Nice! We can see some basic information about our samples. When initializing your own project, this info is pulled from the mapping CSV file.

The dropdown menu at the top left switches between the different MitoPilot modules: Assemble, Annotate, and Export. If necessary, the circular arrow button in the top left will refresh the current table.

Clicking on a column name will sort the table by that column.

You can filter samples using the search box in the top right. Most columns can also be filtered using the text boxes at the top of the table.

To the left of the sample ID column are two icons. The first icon shows whether the sample is locked or unlocked. If a sample is unlocked, it will be included when running the current pipeline module. A locked sample cannot be edited in the current module, but will be made available for the next pipeline module.

You can toggle the lock by selecting the sample, then pressing LOCK at the top of the window. Multiple samples can be locked or unlocked simultaneously.

The other icon shows the state of the sample. These states vary depending on the analysis module and will be automatically updated when running the pipeline.

However, you can also manually change the state of a sample using the STATE button. For example, in the Assemble module you could prevent samples from running through the pipeline by manually setting their states to Hold / Waiting.

Modifying Pipeline Parameters

Within the GUI, we can modify options for each step of the current pipeline module. Click on one of the default links in the Preprocess Opts column.

Here you can see the default options for pre-processing the raw FASTQ files. We can modify these by clicking the edit checkbox. Let’s change the memory to 20 GB. You could also change the options passed to fastp, but we’ll keep those at the defaults for now.

We can save these new parameter options by clicking on the Parameter set name box, typing a new name, and clicking Add YOUR NEW NAME... in the dropdown. Finally, click Update in the bottom right to save your changes.

Once you’ve saved a new parameter set, you can easily access it again using the dropdown menu.

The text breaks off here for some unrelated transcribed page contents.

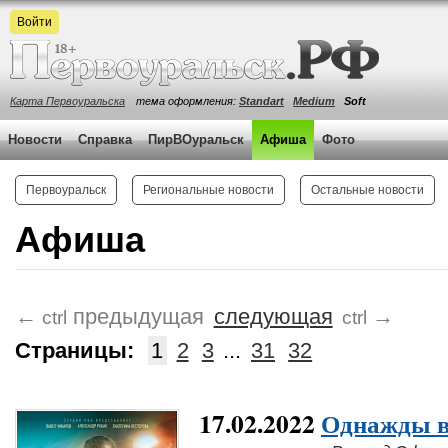
Войти
Карта Первоуральска
тема оформления:
Standart
Medium
Soft
Новости
Справка
ПирВОуральск
Афиша
Фото
Первоуральск
Региональные новости
Остальные новости
Афиша
←
предыдущая
следующая
→
ctrl
ctrl
Страницы:
1
2
3
...
31
32
17.02.2022
Однажды в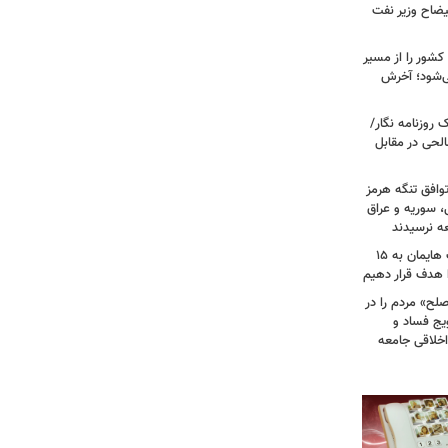
یضاح وزیر نفت
شور را از مسیر
ی‌شود؛ آخرش
روزنامه نگار/
حی در مقابل
وافق تنگه هرمز
ی، سوریه و عراق
عه نرسیدند
امام‌ جمعه اهواز: با افزایش برد موشک هایمان به ۱۵
ا هدف قرار دهیم
لح» مردم را در
یج فساد و
اخلاقی جامعه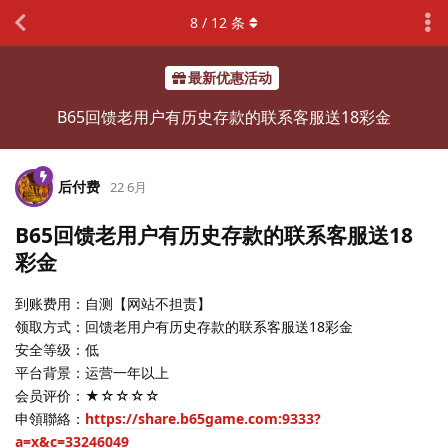
8
/
12
条
最新优惠活动
B65回馈老用户有历史存款的联系客服送18彩金
后付费
22 6月
B65回馈老用户有历史存款的联系客服送18
彩金
到账费用：自测【网站不担责】
领取方式：回馈老用户有历史存款的联系客服送18彩金
安全等级：低
平台背景：运营一年以上
会员评价：★☆☆☆☆
申領聯絡：
https://share.b65game.com:9333?
a=x&c=33246049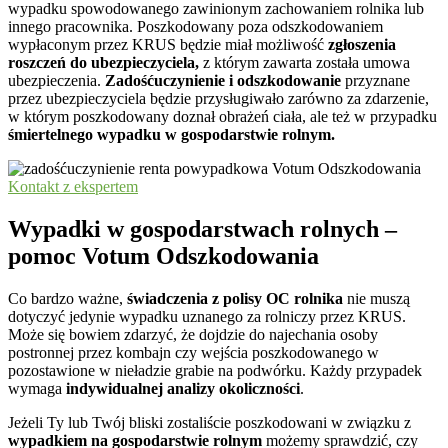
wypadku spowodowanego zawinionym zachowaniem rolnika lub
innego pracownika. Poszkodowany poza odszkodowaniem
wypłaconym przez KRUS będzie miał możliwość
zgłoszenia
roszczeń do ubezpieczyciela,
z którym zawarta została umowa
ubezpieczenia.
Zadośćuczynienie i odszkodowanie
przyznane
przez ubezpieczyciela będzie przysługiwało zarówno za zdarzenie,
w którym poszkodowany doznał obrażeń ciała, ale też w przypadku
śmiertelnego wypadku w gospodarstwie rolnym.
Kontakt z ekspertem
Wypadki w gospodarstwach rolnych –
pomoc Votum Odszkodowania
Co bardzo ważne,
świadczenia z polisy OC
rolnika
nie muszą
dotyczyć jedynie wypadku uznanego za rolniczy przez KRUS.
Może się bowiem zdarzyć, że dojdzie do najechania osoby
postronnej przez kombajn czy wejścia poszkodowanego w
pozostawione w nieładzie grabie na podwórku. Każdy przypadek
wymaga
indywidualnej analizy okoliczności
.
Jeżeli Ty lub Twój bliski zostaliście poszkodowani w związku z
wypadkiem na gospodarstwie rolnym
możemy sprawdzić, czy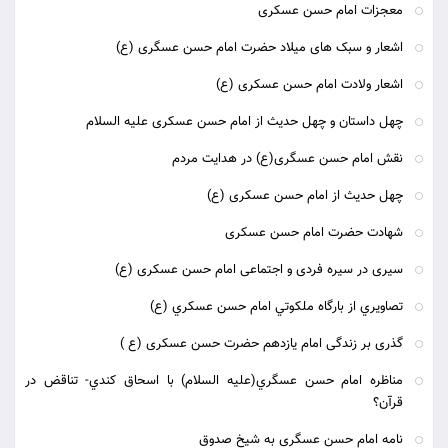
معجزات امام حسن عسکری
اشعار و سبک های میلاد حضرت امام حسن عسگری (ع)
اشعار ولادت امام حسن عسکری (ع)
چهل داستان و چهل حديث از امام حسن عسكرى عليه السلام
نقش امام حسن عسگری(ع) در هدایت مردم
چهل حدیث از امام حسن عسکری (ع)
شهادت حضرت امام حسن عسكرى‏
سیری در سیره فردی و اجتماعی امام حسن عسکری (ع)
تصاويري از بارگاه ملكوتي امام حسن عسكري (ع)
گذرى بر زندگى امام يازدهم حضرت حسن عسكرى (ع )
مناظره امام حسن عسگري(علیه السلام) با اسحاق كندي- تناقض در
قرآن؟
نامه امام حسن عسگری به شيخ صدوق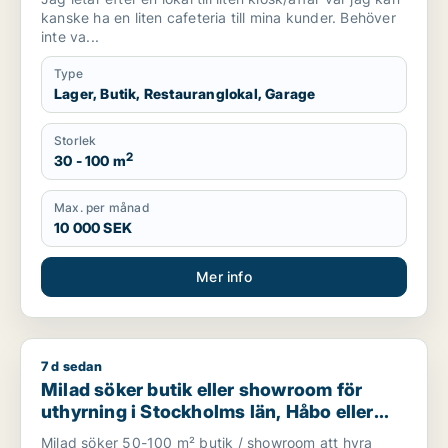
kanske ha en liten cafeteria till mina kunder. Behöver
inte va...
Type
Lager, Butik, Restauranglokal, Garage
Storlek
2
30 - 100 m
Max. per månad
10 000 SEK
Mer info
7 d sedan
Milad söker butik eller showroom för uthyrning i Stockholms 
Milad söker butik eller showroom för
uthyrning i Stockholms län, Håbo eller
Knivsta
Milad söker 50-100 m² butik / showroom att hyra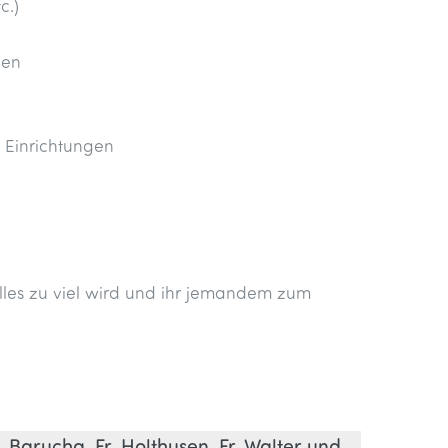
c.)
gen
 Einrichtungen
les zu viel wird und ihr jemandem zum
r. Barucha, Fr. Holthusen, Fr. Walter und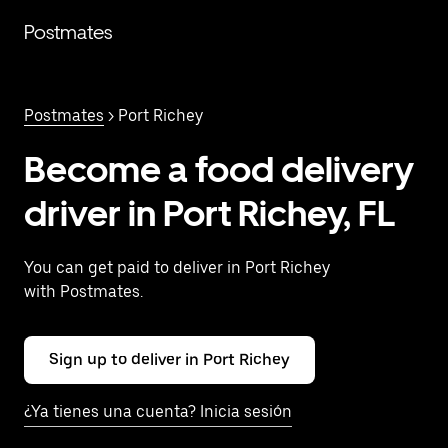
Saltar
al
Postmates
contenido
principal
Postmates
> Port Richey
Become a food delivery
driver in Port Richey, FL
You can get paid to deliver in Port Richey
with Postmates.
Sign up to deliver in Port Richey
¿Ya tienes una cuenta? Inicia sesión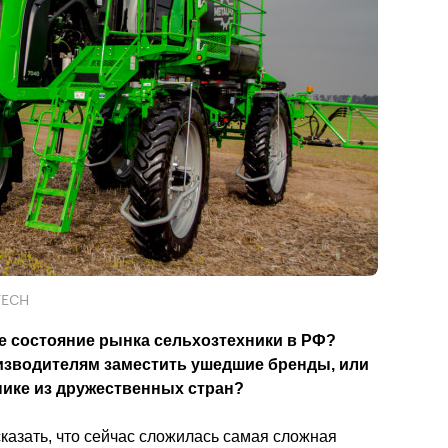
TECH
е состояние рынка сельхозтехники в РФ? 
зводителям заместить ушедшие бренды, или 
нике из дружественных стран? 
азать, что сейчас сложилась самая сложная 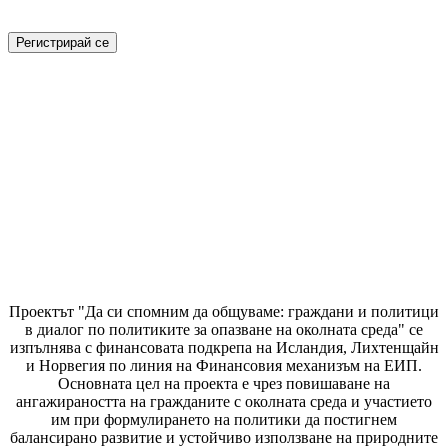
Проектът "Да си спомним да
общуваме
: граждани и политици
в диалог по политиките за опазване на околната среда" се
изпълнява с финансовата подкрепа на Исландия, Лихтенщайн
и Норвегия по линия на Финансовия механизъм на ЕИП.
Основната цел на проекта е чрез повишаване на
ангажираността на гражданите с околната среда и участието
им при формулирането на политики да постигнем
балансирано развитие и устойчиво използване на природните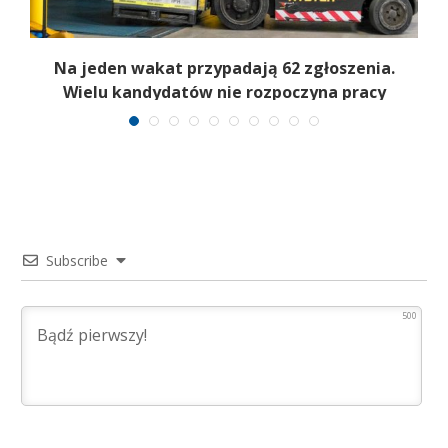
ać
Na jeden wakat przypadają 62 zgłoszenia.
Wielu kandydatów nie rozpoczyna pracy
Subscribe
500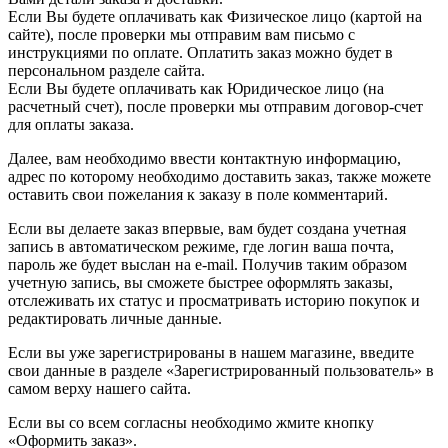
Если Вы будете оплачивать как Физическое лицо (картой на
сайте), после проверки мы отправим вам письмо с
инструкциями по оплате. Оплатить заказ можно будет в
персональном разделе сайта.
Если Вы будете оплачивать как Юридическое лицо (на
расчетный счет), после проверки мы отправим договор-счет
для оплаты заказа.
Далее, вам необходимо ввести контактную информацию,
адрес по которому необходимо доставить заказ, также можете
оставить свои пожелания к заказу в поле комментарий.
Если вы делаете заказ впервые, вам будет создана учетная
запись в автоматическом режиме, где логин ваша почта,
пароль же будет выслан на e-mail. Получив таким образом
учетную запись, вы сможете быстрее оформлять заказы,
отслеживать их статус и просматривать историю покупок и
редактировать личные данные.
Если вы уже зарегистрированы в нашем магазине, введите
свои данные в разделе «Зарегистрированный пользователь» в
самом верху нашего сайта.
Если вы со всем согласны необходимо жмите кнопку
«Оформить заказ».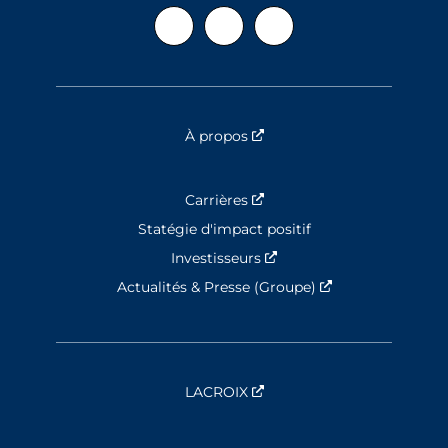
À propos
Nouvelle fenêtre
Carrières
Nouvelle fenêtre
Statégie d'impact positif
Investisseurs
Nouvelle fenêtre
Actualités & Presse (Groupe)
Nouvelle fenêtre
LACROIX
Nouvelle fenêtre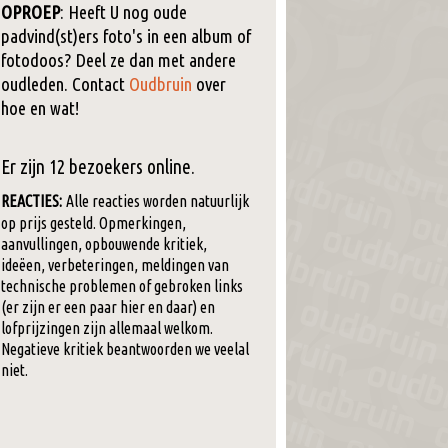
OPROEP
: Heeft U nog oude
padvind(st)ers foto's in een album of
fotodoos? Deel ze dan met andere
oudleden. Contact
Oudbruin
over
hoe en wat!
Er zijn 12 bezoekers online.
REACTIES:
Alle reacties worden natuurlijk
op prijs gesteld. Opmerkingen,
aanvullingen, opbouwende kritiek,
ideëen, verbeteringen, meldingen van
technische problemen of gebroken links
(er zijn er een paar hier en daar) en
lofprijzingen zijn allemaal welkom.
Negatieve kritiek beantwoorden we veelal
niet.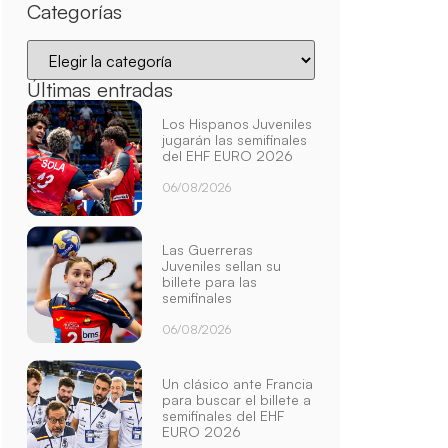
Categorías
Últimas entradas
Los Hispanos Juveniles
jugarán las semifinales
del EHF EURO 2026
06/08/2026
Las Guerreras
Juveniles sellan su
billete para las
semifinales
06/08/2026
Un clásico ante Francia
para buscar el billete a
semifinales del EHF
EURO 2026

In the screenshot below, you can see another parameter set called “test” that I created.

After clicking Update, your table should now show high_mem for all samples in the Preprocess Opts column.

You can set different parameters for different samples by repeating the above process. But for the test dataset, let’s keep everything consistent.

Next, let’s modify the Assembly Opts. Repeat the process above, and creating a new high_mem setting with 6 CPUs and 60 GB of memory.

The Assembly Opts window has more options to tinker with. In the Assembler dropdown menu you can choose between GetOrganalle and MitoFinder.

GetOrganelle is the default assembler for MitoPilot. It is considerably faster than MitoFinder. The downside is that GetOrganelle requires good reference mitogenomes. Thankfully, there are many high-quality fish mitogenomes available. MitoFinder may be a better choice for clades with few reference sequences.

You can modify the parameters for GetOrganalle, including the seeds and labels databases. The default fish reference databases are downloaded from the MitoPilot GitHub repository. You could use custom databases by providing the full paths to the appropriate FASTA files on your local computer or cluster.

Likewise, you could provide a custom .gb reference database for MitoFinder. The default option is the Danio rerio reference mitogenome (GenBank NC_002333.2).

See our documentation for more info about custom GetOrganalle and MitoFinder databases,

For the test project, we’ll stick with GetOrganalle and the default settings.